Die Prokura wird durch Eintragung in das Handelsregister öffentlich bekannt gemacht (Paragraf 53 HGB).

Der Umfang der Prokura ist gesetzlich festgelegt und umfasst alle Arten von gerichtlichen und außergerichtlichen

Geschäften und Rechtshandlungen, die der Betrieb eines Handelsgewerbes mit sich bringt (Paragraf 49 HGB).

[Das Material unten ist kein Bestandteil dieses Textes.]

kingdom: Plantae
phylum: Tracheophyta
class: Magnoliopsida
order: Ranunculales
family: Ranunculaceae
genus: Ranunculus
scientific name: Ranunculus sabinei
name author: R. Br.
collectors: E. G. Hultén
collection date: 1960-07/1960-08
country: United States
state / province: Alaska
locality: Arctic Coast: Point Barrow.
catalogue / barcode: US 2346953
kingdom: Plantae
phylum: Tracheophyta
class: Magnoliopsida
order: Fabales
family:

Prokura – Vollmacht im Handelsrecht

Dazu gehören insbesondere:  

  • Abschluss von Verträgen aller Art, z.B. Kauf-, Miet- und Arbeitsverträge
  • Erteilung von Vollmachten an Dritte
  • Aufnahme von Krediten
  • Prozessführung im Namen des Unternehmens

Ausnahmen vom Umfang der Prokura

Es gibt einige wenige Geschäfte, die der Prokurist nicht ohne besondere Befugnis vornehmen darf. Dazu gehören:

  • Veräußerung und Belastung von Grundstücken (Paragraf 49 Abs. 2 HGB)
  • Erteilung einer weiteren Prokura
  • Anmeldung und Zeichnung der Firma zum Handelsregister
  • Stellung von Insolvenzanträgen

Beschränkungen der Prokura

Die Prokura kann im Innenverhältnis zum Prokuristen beschränkt werden.

Solche Beschränkungen haben jedoch keine Wirkung gegenüber Dritten, es sei denn, sie sind im Handelsregister eingetragen (Paragraf 50 HGB).

Prokura – Vollmacht im Handelsrecht

Überschreitet der Prokurist seine Befugnisse, haftet er dem Kaufmann gegenüber für den entstandenen Schaden.

Erlöschen der Prokura

Die Prokura erlischt durch:

  • Widerruf durch den Kaufmann (Paragraf 52 HGB)
  • Beendigung des zugrunde liegenden Rechtsverhältnisses (z.B. Arbeitsvertrag)
  • Tod des Prokuristen
  • Verlust der Kaufmannseigenschaft des Inhabers des Handelsgeschäfts
  • Eröffnung des Insolvenzverfahrens über das Vermögen des Kaufmanns

Besonderheiten

  • Gesamtprokura: Mehrere Personen können gemeinschaftlich zu Prokuristen bestellt werden (Paragraf 48 Abs. 2 HGB). In diesem Fall können sie nur gemeinsam handeln.
  • Filialprokura: Die Prokura kann auf den Betrieb einer bestimmten Filiale beschränkt werden (Paragraf 50 Abs. 3 HGB).

Bedeutung der Prokura

Die Prokura ist ein wichtiges Instrument im Handelsverkehr, da sie es Unternehmen ermöglicht, sich durch Mitarbeiter vertreten zu lassen und gleichzeitig die Rechtssicherheit für Geschäftspartner gewährleistet.

Prokura – Vollmacht im Handelsrecht

Durch die gesetzlich festgelegten Befugnisse des Prokuristen können sich Dritte darauf verlassen, dass er im Rahmen seiner Vertretungsmacht handeln kann.